The family has stayed true to Oh Young’s business vision and traditions. Just as she did for decades, the ‘Ono staff wakes at 5 a.m., six days a week, to prepare the lau lau, which must steam for at least three hours.
“Mama wanted it that way,” says Cynthia Oh Young, Sueko’s daughter-in-law and co-owner. “It’s the real old-fashioned stuff.”
It’s also because of Sueko that the restaurant has remained rooted at its original location, despite multiple opportunities to move or expand.
“We had many chances to move out and we were going to open one by Pi‘ikoi Street,” Oh Young recalls. “Then they wanted us to go in Aloha Tower Marketplace. But Mom, she no like. She wanted to keep it like how it stay.”
‘Ono’s dependability has drawn famous customers including Anthony Bourdain, Richard Chamberlain, George Takei and Muhammad Ali. Its consistency has also brought the Yup family from Connecticut to ‘Ono Hawaiian Foods for 24 years.

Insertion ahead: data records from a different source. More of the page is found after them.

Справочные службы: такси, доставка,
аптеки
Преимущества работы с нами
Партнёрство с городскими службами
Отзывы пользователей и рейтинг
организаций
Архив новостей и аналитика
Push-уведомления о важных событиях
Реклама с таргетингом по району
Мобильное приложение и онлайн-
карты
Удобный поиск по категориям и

“It feels like very authentic home cooking,” Jack Yup says from across our shared table. “We’ve tried a lot of local places and this is our favorite. I was hoping it would be here forever.”
“I was hoping to bring my kids here,” his daughter, Kiana Yup, chimes in. “There’s just something different about this place.”
“All the aunties here are so lovely,” his wife, Fei Yup, adds.
“They remember us,” Jack Yup concludes. “You feel like you belong here, which is hard to find anywhere else.”